Sen. Cotton said the compromise bill is not enough.

“While I’m pleased this bill makes a down payment on border security, I can’t support its limits on the construction of physical barriers as well as law enforcement’s authority to detain and deport criminal illegal aliens. Congress must act to fully secure our border and stop the flow of illegal aliens and deadly drugs into our country,” Arkansas’ junior Senator noted in a statement.

Trump Press Secretary Sarah Sanders confirmed that Trump had told U.S. Senate Majority Leader Mitch McConnell of Kentucky that he planned to sign the bill and declare a national emergency.

“President Trump will sign the government funding bill, and as he has stated before, he will also take other executive action — including a national emergency—to ensure we stop the national security and humanitarian crisis at the border,” Sanders wrote in a note to the media. “The President is once again delivering on his promise to build the wall, protect the border, and secure our great country.”

House Speaker Nancy Pelosi of California and U.S. Senate Democratic Leader Chuck Schumer of New York issued a joint statement on Trump’s move toward declaring a national emergency.

“Declaring a national emergency would be a lawless act, a gross abuse of the power of the presidency and a desperate attempt to distract from the fact that President Trump broke his core promise to have Mexico pay for his wall.
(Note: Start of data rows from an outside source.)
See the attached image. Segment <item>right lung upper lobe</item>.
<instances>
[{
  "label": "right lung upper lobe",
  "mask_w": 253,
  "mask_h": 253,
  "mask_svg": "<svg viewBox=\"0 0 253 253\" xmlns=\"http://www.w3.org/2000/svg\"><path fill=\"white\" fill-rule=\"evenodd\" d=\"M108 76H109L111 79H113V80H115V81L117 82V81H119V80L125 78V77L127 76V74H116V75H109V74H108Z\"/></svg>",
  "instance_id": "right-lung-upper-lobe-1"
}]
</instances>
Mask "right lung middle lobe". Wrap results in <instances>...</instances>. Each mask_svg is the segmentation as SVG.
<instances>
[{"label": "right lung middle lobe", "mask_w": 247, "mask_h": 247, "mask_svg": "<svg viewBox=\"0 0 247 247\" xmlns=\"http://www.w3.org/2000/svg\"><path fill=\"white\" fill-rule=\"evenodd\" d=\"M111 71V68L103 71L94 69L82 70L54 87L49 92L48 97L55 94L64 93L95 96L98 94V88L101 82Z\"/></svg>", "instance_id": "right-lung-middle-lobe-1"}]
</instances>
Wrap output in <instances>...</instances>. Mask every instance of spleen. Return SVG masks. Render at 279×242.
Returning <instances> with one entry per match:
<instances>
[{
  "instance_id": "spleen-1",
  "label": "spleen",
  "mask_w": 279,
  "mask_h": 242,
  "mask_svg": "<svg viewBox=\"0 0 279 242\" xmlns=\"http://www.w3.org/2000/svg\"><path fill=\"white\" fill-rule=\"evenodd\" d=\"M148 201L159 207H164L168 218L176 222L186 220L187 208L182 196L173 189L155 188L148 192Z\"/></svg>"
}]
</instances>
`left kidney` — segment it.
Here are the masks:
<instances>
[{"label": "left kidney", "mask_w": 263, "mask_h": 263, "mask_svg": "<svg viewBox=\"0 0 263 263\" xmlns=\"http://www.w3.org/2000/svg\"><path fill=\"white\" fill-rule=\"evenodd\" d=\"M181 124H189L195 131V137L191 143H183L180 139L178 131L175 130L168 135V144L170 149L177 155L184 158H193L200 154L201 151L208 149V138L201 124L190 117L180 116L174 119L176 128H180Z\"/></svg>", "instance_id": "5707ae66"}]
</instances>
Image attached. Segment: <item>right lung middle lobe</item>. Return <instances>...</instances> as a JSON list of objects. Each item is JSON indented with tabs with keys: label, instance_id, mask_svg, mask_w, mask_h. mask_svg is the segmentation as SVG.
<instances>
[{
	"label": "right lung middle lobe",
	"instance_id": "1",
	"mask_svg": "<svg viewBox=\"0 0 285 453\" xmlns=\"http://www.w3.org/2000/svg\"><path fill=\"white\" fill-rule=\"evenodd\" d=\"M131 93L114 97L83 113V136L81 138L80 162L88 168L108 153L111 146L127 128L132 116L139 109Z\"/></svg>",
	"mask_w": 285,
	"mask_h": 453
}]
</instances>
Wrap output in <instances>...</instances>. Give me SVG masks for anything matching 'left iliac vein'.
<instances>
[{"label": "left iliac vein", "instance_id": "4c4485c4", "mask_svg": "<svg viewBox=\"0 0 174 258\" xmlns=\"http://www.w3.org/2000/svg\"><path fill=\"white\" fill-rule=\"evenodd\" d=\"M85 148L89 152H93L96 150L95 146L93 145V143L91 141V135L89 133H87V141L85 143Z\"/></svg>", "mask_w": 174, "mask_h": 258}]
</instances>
It is yet another demonstration of President Trump’s naked contempt for the rule of law. This is not an emergency, and the president’s fearmongering doesn’t make it one. He couldn’t convince Mexico, the American people or their elected representatives to pay for his ineffective and expensive wall, so now he’s trying an end-run around Congress in a desperate attempt to put taxpayers on the hook for it. The Congress will defend our constitutional authorities.”

Boozman spokesman Patrick Creamer told Talk Business & Politics that Boozman “is waiting to see what the scope and perimeters of the emergency order would be before he weighs in on that.”
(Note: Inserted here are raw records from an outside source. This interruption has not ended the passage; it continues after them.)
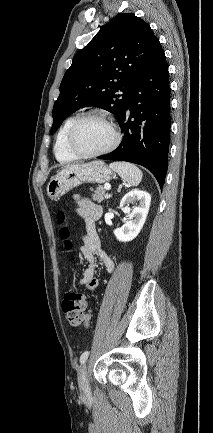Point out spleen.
Instances as JSON below:
<instances>
[{
  "label": "spleen",
  "mask_w": 213,
  "mask_h": 433,
  "mask_svg": "<svg viewBox=\"0 0 213 433\" xmlns=\"http://www.w3.org/2000/svg\"><path fill=\"white\" fill-rule=\"evenodd\" d=\"M109 167L118 173V175L132 186L140 184L143 174L134 164L128 162H114Z\"/></svg>",
  "instance_id": "3e777b00"
}]
</instances>
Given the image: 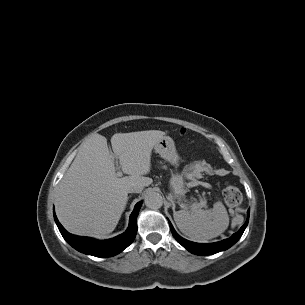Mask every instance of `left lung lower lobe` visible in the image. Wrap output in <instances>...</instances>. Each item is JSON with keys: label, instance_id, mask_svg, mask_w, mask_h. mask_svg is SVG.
<instances>
[{"label": "left lung lower lobe", "instance_id": "obj_1", "mask_svg": "<svg viewBox=\"0 0 305 305\" xmlns=\"http://www.w3.org/2000/svg\"><path fill=\"white\" fill-rule=\"evenodd\" d=\"M249 219V211H248V218L245 222V224L240 228V230L233 234L232 237L225 239L220 242L212 243V244H199L187 241L180 237L174 230L172 224L169 222L171 232L175 239L178 241L179 244H181L183 247H185L189 252L196 254V255H211L218 253L220 251H224L231 246H233L242 236Z\"/></svg>", "mask_w": 305, "mask_h": 305}]
</instances>
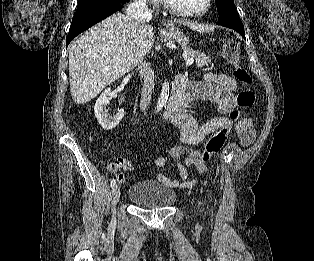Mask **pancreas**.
I'll list each match as a JSON object with an SVG mask.
<instances>
[{
  "label": "pancreas",
  "mask_w": 314,
  "mask_h": 261,
  "mask_svg": "<svg viewBox=\"0 0 314 261\" xmlns=\"http://www.w3.org/2000/svg\"><path fill=\"white\" fill-rule=\"evenodd\" d=\"M183 55L193 57L195 59V64L198 68L208 67L209 64H211V59L209 58V56L198 50L184 48Z\"/></svg>",
  "instance_id": "obj_1"
}]
</instances>
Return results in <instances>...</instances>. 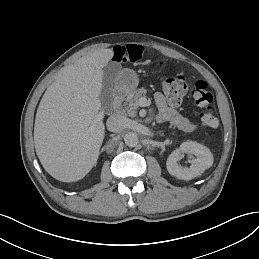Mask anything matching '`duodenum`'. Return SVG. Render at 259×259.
<instances>
[{"label": "duodenum", "instance_id": "410a0bca", "mask_svg": "<svg viewBox=\"0 0 259 259\" xmlns=\"http://www.w3.org/2000/svg\"><path fill=\"white\" fill-rule=\"evenodd\" d=\"M126 95V90L123 87H118L113 92V99L111 108L113 111H117Z\"/></svg>", "mask_w": 259, "mask_h": 259}]
</instances>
Westerman, R-Hot Springs, was critical of Democratic tactics.

“Although we don’t have time to digest everything that’s in the bill, we do know what’s not in it. Even with hundreds of pages and provisions, the bill somehow still fails to give President Trump the resources he requested to secure the Southern border,” Western said prior to Thursday night’s House vote. “Not only that, but Democratic leadership has also waited three weeks to act on border funding, and in the eleventh hour – as the government is on the brink of needlessly shutting down for the second time this year – they negotiate a bill and attempt to force it through the legislative process.”

Westerman also said he hopes a national emergency declaration would not be made.
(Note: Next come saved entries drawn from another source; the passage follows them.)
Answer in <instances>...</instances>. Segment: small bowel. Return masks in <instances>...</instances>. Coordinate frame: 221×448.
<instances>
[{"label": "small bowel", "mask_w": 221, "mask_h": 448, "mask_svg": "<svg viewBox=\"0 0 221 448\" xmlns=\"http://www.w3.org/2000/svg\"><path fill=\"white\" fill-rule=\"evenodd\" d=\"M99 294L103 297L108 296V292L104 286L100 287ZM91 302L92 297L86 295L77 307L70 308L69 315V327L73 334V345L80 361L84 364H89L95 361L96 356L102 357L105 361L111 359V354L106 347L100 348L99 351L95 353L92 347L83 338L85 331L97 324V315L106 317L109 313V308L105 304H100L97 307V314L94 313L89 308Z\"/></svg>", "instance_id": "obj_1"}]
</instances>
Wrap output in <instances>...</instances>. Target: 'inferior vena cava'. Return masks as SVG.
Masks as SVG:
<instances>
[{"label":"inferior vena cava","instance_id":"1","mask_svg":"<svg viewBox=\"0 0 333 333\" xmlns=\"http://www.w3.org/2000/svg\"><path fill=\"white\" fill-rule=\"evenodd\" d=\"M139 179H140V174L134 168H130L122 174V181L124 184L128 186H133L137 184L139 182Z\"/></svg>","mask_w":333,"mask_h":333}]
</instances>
“I hoped it wouldn’t get to a point where the president contemplated declaring a national emergency, and for the sake of precedent, I hope he doesn’t have to do it. This is a failure of Congress, plain and simple. We must return to regular order and pass clean appropriations bills in a timely manner. Anything less is political gamesmanship and harmful to the American people.”

Womack said the funding avoids another shutdown and provides a “stronger base” for future border security efforts.

“Tonight, Congress fulfilled its constitutional duty and fully funded the federal government. While not perfect — as no compromise is — this deal prevents another costly shutdown and confronts resistance to securing the southern border. We are delivering more resources to secure our border, support our law enforcement agents, and keep America’s communities safe. Importantly, these steps forward also give us a stronger base to work from in the next fiscal year,” Womack noted in his statement.

Crawford and Hill did not respond to requests from Talk Business & Politics for comment.